[start of Extract provided]

The Downfall

 

Posted to www.marxmail.org on February 16, 2005

 

A film depicting Adolf Hitler's human side is attracting crowds and stirring debate in Germany.

 

Oliver Hirschbiegel's film Der Untergang (The Downfall) portrays the final days of the fuehrer's life in his Berlin bunker in 1945. Released in September, it has become one of the best-selling films in Germany, with 400 copies in circulation and attendance of more than 750,000. It has also stirred debate.

 

On Nov. 18, the film received Hamburg's Bambi prize as the best German film of the year. Former chancellor Helmut Kohl handed the award to Swiss actor Bruno Ganz, who plays Hitler. Der Untergang has also been nominated for an Oscar as best foreign film.

 

At the core of the controversy surrounding the film is its portrayal of Hitler as a human being, rather than a monster. While Berlin falls in an apocalyptic bloodbath outside his bunker's walls, the dictator is seen eating pasta, praising his cook, charming his secretary, patting his dog, crying and kissing Eva Braun. Should this be permitted?

 

German literary critic Marcel Reich-Ranicki praised Der Untergang on the television talk show Berlin Mitte as "important, significant and very well made," and suggested that it ought to be shown in all German schools. Film director Wim Wenders, in the weekly newspaper Die Zeit, condemned the film as a trivialization of history. It didn't take a stance on Hitler or fascism and encouraged the viewer to sympathize with the dictator, he said.

 

Adding to the controversy, right-wing extremist Karl Richter revealed last month in the Frankfurter Allgemeine Zeitung newspaper that he and as many as 20 other neo-Nazis had acted in the film as SS officers, Wehrmacht soldiers and members of the bunker's inner circle. Richter, chief editor of a monthly far-right publication, lauded the film as the beginning of a shift in the historical perception of Hitler.

[end of Extract provided]
[start of Records to process]

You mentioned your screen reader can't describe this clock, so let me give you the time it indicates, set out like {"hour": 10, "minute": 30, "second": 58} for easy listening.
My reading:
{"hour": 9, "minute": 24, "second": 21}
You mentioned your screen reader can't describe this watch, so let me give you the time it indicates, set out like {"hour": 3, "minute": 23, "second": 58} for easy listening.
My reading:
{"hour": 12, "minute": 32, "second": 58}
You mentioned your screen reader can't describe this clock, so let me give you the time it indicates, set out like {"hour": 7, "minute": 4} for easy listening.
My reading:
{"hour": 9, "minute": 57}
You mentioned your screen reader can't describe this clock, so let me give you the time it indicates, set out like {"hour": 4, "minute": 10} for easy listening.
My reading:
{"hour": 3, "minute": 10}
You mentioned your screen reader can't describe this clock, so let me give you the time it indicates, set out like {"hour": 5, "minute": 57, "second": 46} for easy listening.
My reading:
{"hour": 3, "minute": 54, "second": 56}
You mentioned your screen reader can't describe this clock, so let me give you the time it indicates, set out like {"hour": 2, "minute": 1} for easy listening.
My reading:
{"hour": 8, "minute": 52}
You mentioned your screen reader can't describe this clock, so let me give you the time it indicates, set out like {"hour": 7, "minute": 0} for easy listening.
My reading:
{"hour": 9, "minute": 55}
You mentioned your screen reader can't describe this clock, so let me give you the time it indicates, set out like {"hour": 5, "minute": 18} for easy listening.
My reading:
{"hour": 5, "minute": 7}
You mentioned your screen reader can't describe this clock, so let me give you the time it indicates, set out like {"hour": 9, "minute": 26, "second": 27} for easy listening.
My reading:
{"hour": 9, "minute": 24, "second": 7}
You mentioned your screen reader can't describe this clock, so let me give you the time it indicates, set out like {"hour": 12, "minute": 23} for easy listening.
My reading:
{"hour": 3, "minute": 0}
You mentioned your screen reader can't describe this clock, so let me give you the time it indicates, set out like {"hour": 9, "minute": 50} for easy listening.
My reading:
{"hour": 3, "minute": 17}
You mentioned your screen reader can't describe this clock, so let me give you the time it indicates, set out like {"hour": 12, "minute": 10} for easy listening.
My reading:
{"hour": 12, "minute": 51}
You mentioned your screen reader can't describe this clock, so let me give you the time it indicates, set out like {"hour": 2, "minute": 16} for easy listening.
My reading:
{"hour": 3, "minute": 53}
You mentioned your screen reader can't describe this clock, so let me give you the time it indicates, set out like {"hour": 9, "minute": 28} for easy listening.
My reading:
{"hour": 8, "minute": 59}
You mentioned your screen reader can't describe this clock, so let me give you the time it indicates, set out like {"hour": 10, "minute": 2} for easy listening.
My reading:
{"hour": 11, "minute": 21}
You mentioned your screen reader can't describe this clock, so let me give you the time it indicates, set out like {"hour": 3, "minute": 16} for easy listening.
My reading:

[end of Records to process]

**Set task 1**
How many lines of the records contain the string "second", with case counting? Give only the number.
**Set task 2**
Proceed with the article on the film Der Untergang, picking up right after its final sentence.
The records bear no relation to the article on the film Der Untergang.

**Task result 1**
8

**Task result 2**
 

(Montreal Gazette, November 26, 2004)

 

 

"The Downfall" opens this week in New York City. As might be expected, critics are more concerned with the film as film rather than with its deeper implications about German politics and history. This review will have something to say about the former, but concentrate on the latter.

 

Unquestionably, "The Downfall" is a very good movie. To begin with, Bruno Ganz's portrayal of Hitler is one of the more spellbinding performances in recent years. Oddly enough, it evokes Klaus Kinski's portrayal of the conquistador Aguirre in Werner Herzog's "Aguirre, Wrath of God." Although these sorts of characters are thorough villains, a good screenplay, directing and acting can command one's attention no matter how repulsive the character.

 

In the production notes, Ganz--who is actually Swiss--explains how he captured Hitler's voice. He eschewed the public speeches, but instead studied a one-of-a-kind seven-minute magnetic tape of Hitler chatting at a dinner party, secretly recorded by a Finnish diplomat and smuggled from Germany during the war.

 

Ganz's Hitler is a mercurial personality, given to maudlin acceptance of his impending doom followed rapidly by volcanic bursts of anger directed at his top officers. No matter how bleak the situation they describe to him, he responds that a counter-offensive is in the works and that Bolshevism and Jewry will be destroyed once and for all.

 

"The Downfall" includes all of the major figures around Hitler: Eva Braun, Joseph Goebbels, Albert Speer, Heinrich Himmler, Martin Bormann and General Alfred Jodl. Although none of them are portrayed in a positive light, every effort is made to humanize them. Basically, they appear as members of a kind of suicide cult. Hitler's bunker might remind one of Jonestown, if one were not aware that Hitler and his henchmen--unlike Jim Jones--were the greatest mass murderers in history.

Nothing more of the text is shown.